There are mowed paths in here. You just have to walk them to see.

Five new clients that have not had a real gardener in them on a regular basis means I have had a whole lot of catching up to do for them. It takes some time to reach my standard of tidy in a proper garden.

The Amsonia is a perfect blue with the Blue Globe Spruce. The blue Baptisia in this section is also starting to bloom.

One half of Creation after the first mowing.

I was busy in the roadside vegetable garden as well. Black beans, pole beans and parsnips were seeded. A new row was turned in preparation for the okra.
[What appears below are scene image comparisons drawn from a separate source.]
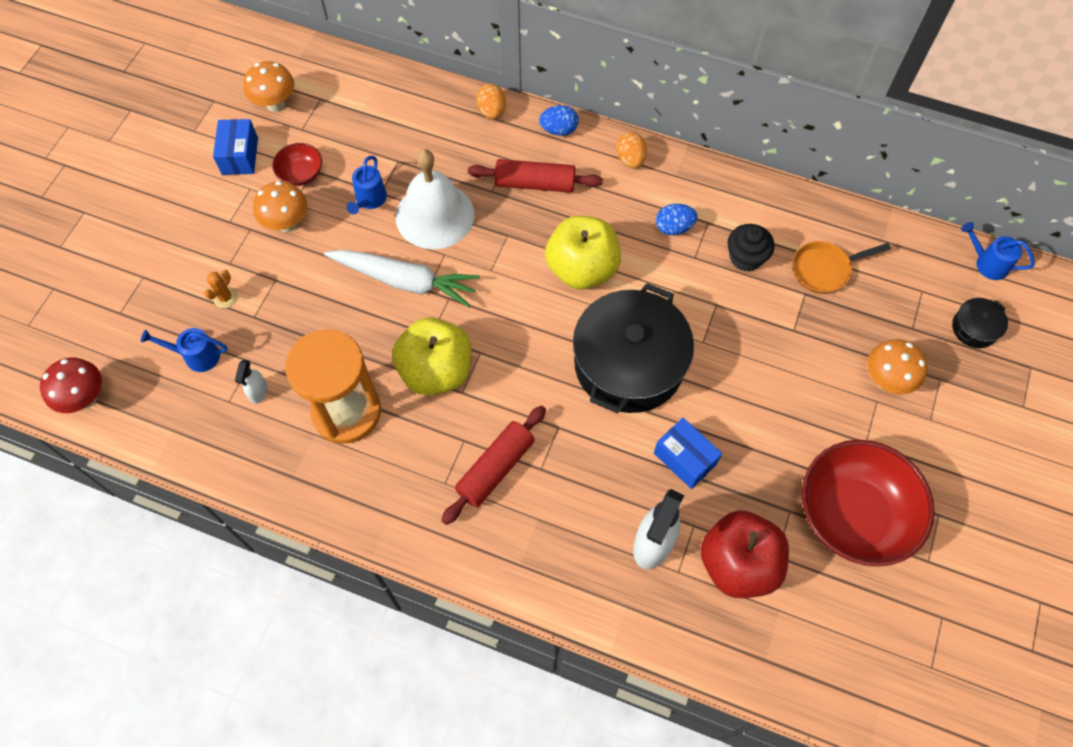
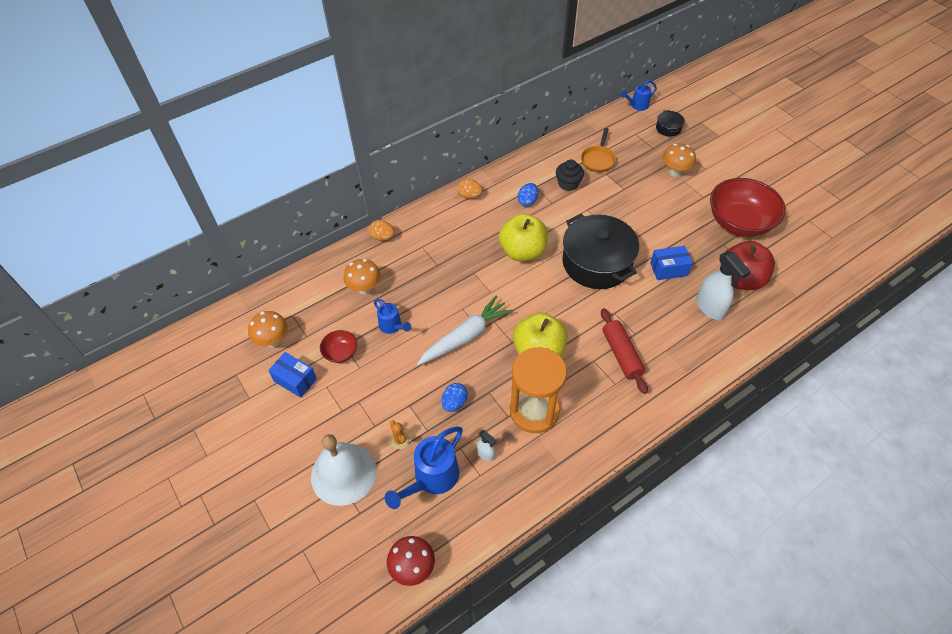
camera: 55 degrees left, 10 degrees down
blue watering can [141,328,227,372] -> blue watering can [385,426,463,509], size x1.69
orange mushroom [253,181,307,232] -> orange mushroom moved to [344,259,381,294]
white bell [396,149,475,249] -> white bell moved to [311,434,377,506]
red rolling pin [468,159,603,193] -> none
blue egg [539,105,579,136] -> blue egg moved to [441,383,468,412]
Low and behold there was some un-dyed mulch at the Big Box. A load was brought home and spread in the vegetable garden. I don't need to be weeding up there. I still need another dozen bags, but there has been a freak mulch shortage all spring. It is incredibly annoying. I don't do dyed mulch. That's just sick.

So what is happening next door in the ridge top garden with freshly mowed paths that you mostly need to walk to see?

The Lady is in Full Slipper.

The Rhododendron and Phacelia are in full bloom.

I spent a few hours editing over here too. It's not enough. The time this garden could use to really make it shine would be like taking on another new client - at no charge. I do what I can with the time and energy I have.

Seriously, the Phacelia.

With Lorelei the Reliable.

And giant rhododendron.

The new head gardener has allowed the native Solomon's Plume to spread. How can you not like a native plant that does this?

This year we are getting a very good bloom. Last year they either got eaten or frozen in a Blackberry Winter. We could even get a good berry crop this year and those are also quite showy.

Viburnum opulus is another nice berry maker.

It has been a most excellent bloom year - so far.